Sobre la visita a Jesucristo en el Santísimo Sacramento

“¿DÓNDE está el recién nacido Rey de los judíos?”, preguntan los tres Magos a Herodes, rey de Jerusalén. “¿Dónde está?”, repiten en su gran deseo de encontrarlo. “Hemos visto su estrella en Oriente y hemos venido a adorarle. Ah, dinos dónde está; deseamos tanto verle; ¡hemos hecho tan largo viaje para conocerle!”. Qué alegría no habrán sentido estos tres santos reyes al saber que el Salvador del mundo había nacido en Belén; con qué celeridad no habrán ido allí para descubrir a su verdadero Rey, que había hecho aparecer la maravillosa estrella que los condujo a su morada.

Amados cristianos, habéis oído y leído este incidente entre los muchos acontecimientos maravillosos de la vida de nuestro Dios y Salvador. Al oír o leer el relato, tal vez incluso habéis deseado fervientemente haber vivido en la época de los Apóstoles para haber tenido la dicha de ver a Nuestro Señor y Salvador. Pero debéis saber que ahora sois más felices que si hubierais vivido en la época de los Apóstoles, pues os habríais visto obligados a viajar muy lejos y a hacer muchas indagaciones para averiguar el lugar de Su morada. Pero ahora no hay necesidad de viajar lejos ni de hacer muchas averiguaciones para encontrarlo. Él está, como sabemos por la fe, en nuestras iglesias, no muy lejos de nuestros hogares. Los Magos sólo podían encontrarlo en un lugar; nosotros podemos encontrarlo en todas partes del mundo, dondequiera que se guarde el Santísimo Sacramento. ¿No somos, pues, más felices que los que vivieron en tiempos de nuestro Salvador? Sí, somos más felices que ellos; ningún alma fiel puede dudarlo. Pero, ¿podemos afirmar también que sabemos aprovechar esta felicidad?

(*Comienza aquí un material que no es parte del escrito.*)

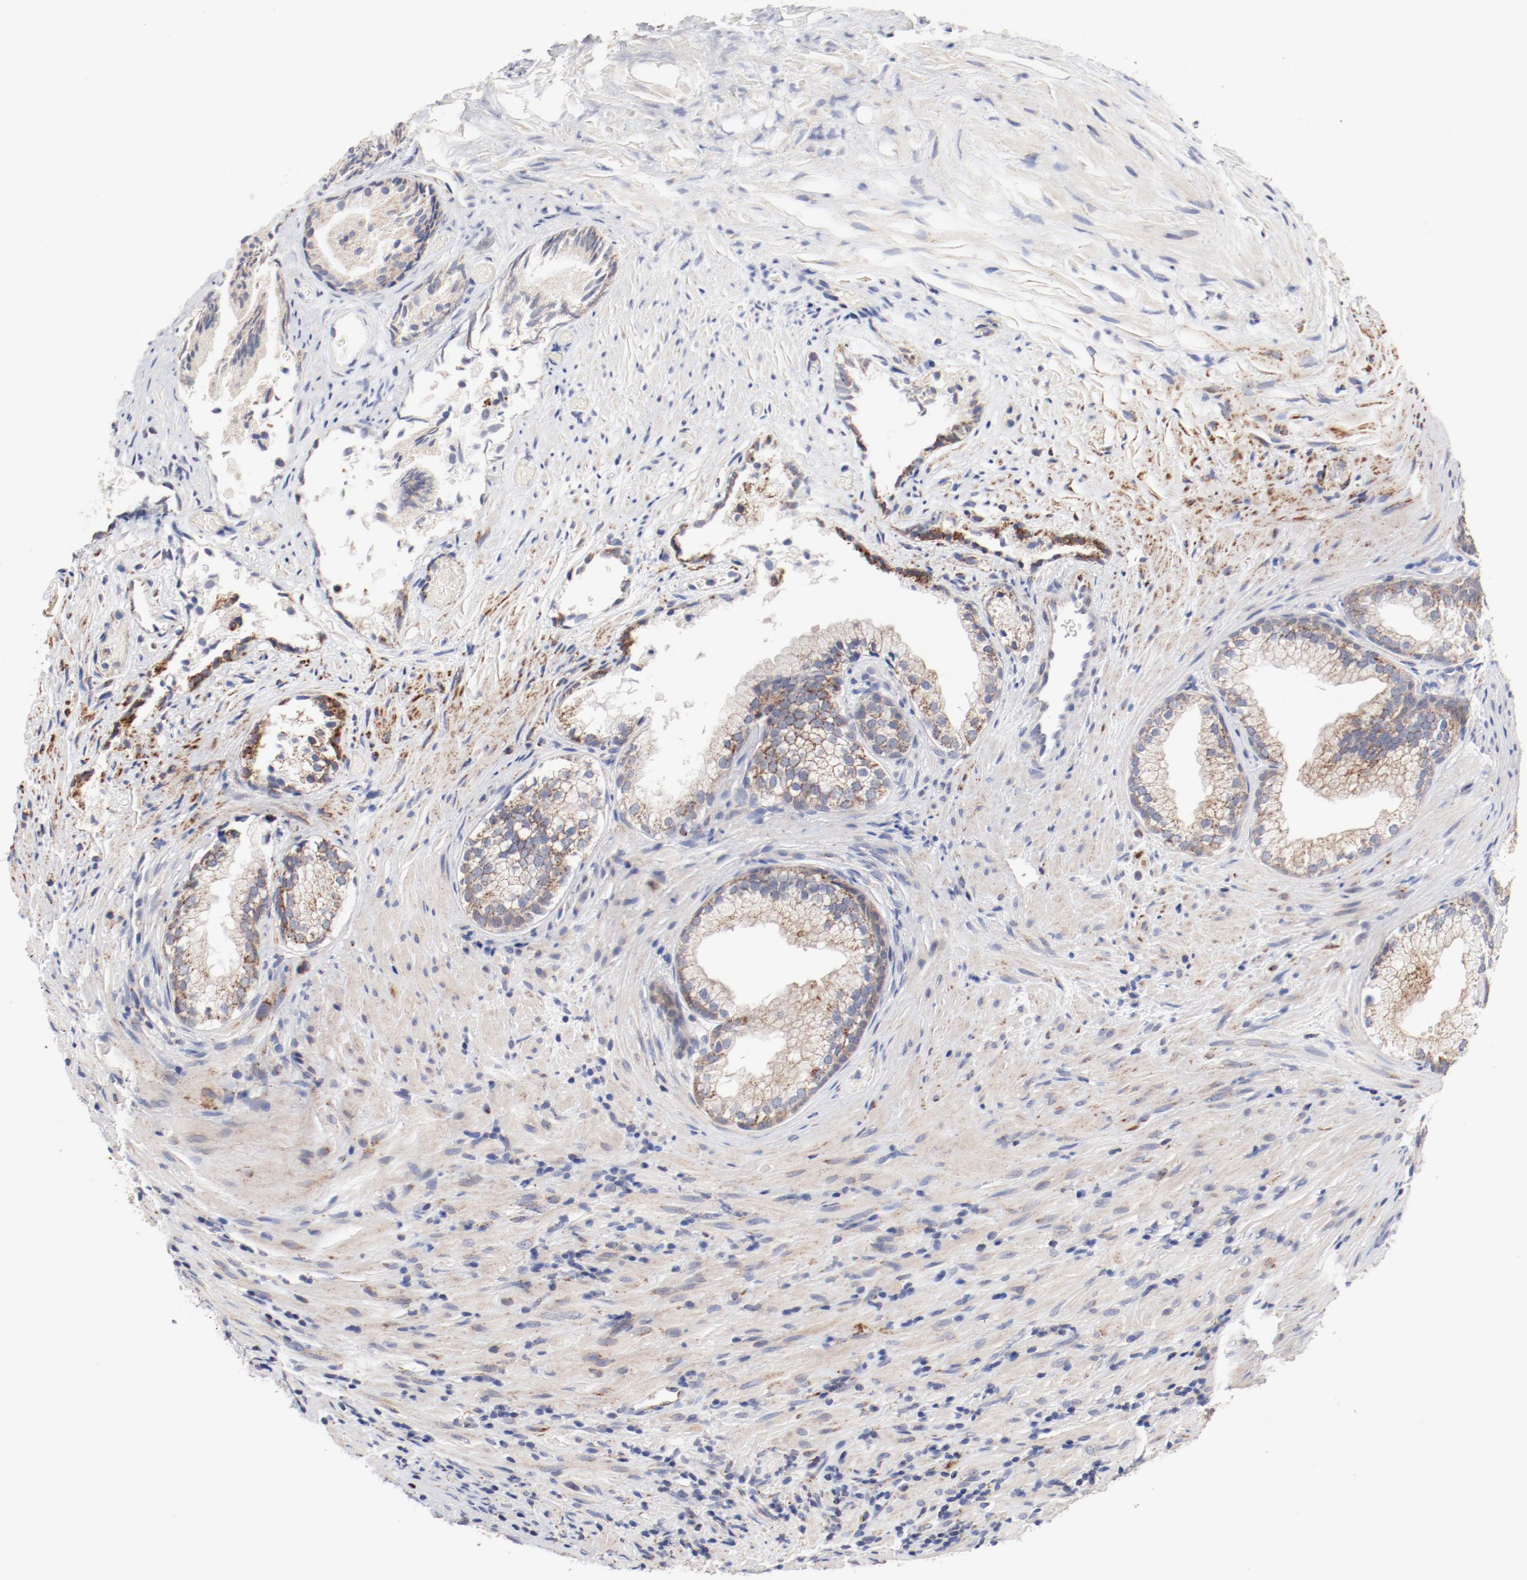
{"staining": {"intensity": "moderate", "quantity": ">75%", "location": "cytoplasmic/membranous"}, "tissue": "prostate", "cell_type": "Glandular cells", "image_type": "normal", "snomed": [{"axis": "morphology", "description": "Normal tissue, NOS"}, {"axis": "topography", "description": "Prostate"}], "caption": "DAB immunohistochemical staining of benign prostate demonstrates moderate cytoplasmic/membranous protein staining in about >75% of glandular cells.", "gene": "NDUFV2", "patient": {"sex": "male", "age": 76}}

Cuántos hay quizá que confiesan que hasta hoy no han visitado nunca a Jesucristo Sacramentado, como Jutta, la sobrina de la emperatriz Santa Cunegunda, de quien se cuenta que se quedó en casa, sin ninguna razón plausible, mientras el Santísimo Sacramento estaba expuesto en la iglesia. Santa Cunegunda, inflamada de santa indignación ante esta indiferencia, dio a su sobrina una severa bofetada. El Señor, en castigo a la indiferencia de Jutta hacia Él, permitió que la huella de los dedos de Cunegunda quedara indeleblemente estampada en su rostro. Fue para ella una señal de por vida. Sin embargo, no a todos se les da un monitor semejante para recordarles su deber para con Jesucristo Sacramentado; por lo tanto, expondré algunas razones que deberían inducir a toda alma fiel a mostrar en el futuro más fervor, gratitud y amor por su Divino Salvador, visitándole a menudo en este misterio de amor, y pidiéndole gracias, no sólo para sí misma, sino especialmente para todos aquellos que son fríos e indiferentes hacia el excesivo amor y paciencia de su Dios oculto bajo las especies sacramentales.

Si hay una consideración que, más que todas las demás, debe induciros a visitar a menudo a Jesucristo en la iglesia, es el pensamiento del amor excesivo que nos tiene en este adorable misterio de su amor. “Es mi delicia estar con los hijos de los hombres”, dice nuestro Divino Salvador en la Sagrada Escritura. ¡Oh, qué gran condescendencia sería para un rey invitar a un pobre hombre a venir a su palacio y hacerle compañía! Pero Jesucristo, el Rey del Cielo y de la tierra, dice: “Venid todos los que estáis fatigados y agobiados, y yo os aliviaré” (Mt. 11:28).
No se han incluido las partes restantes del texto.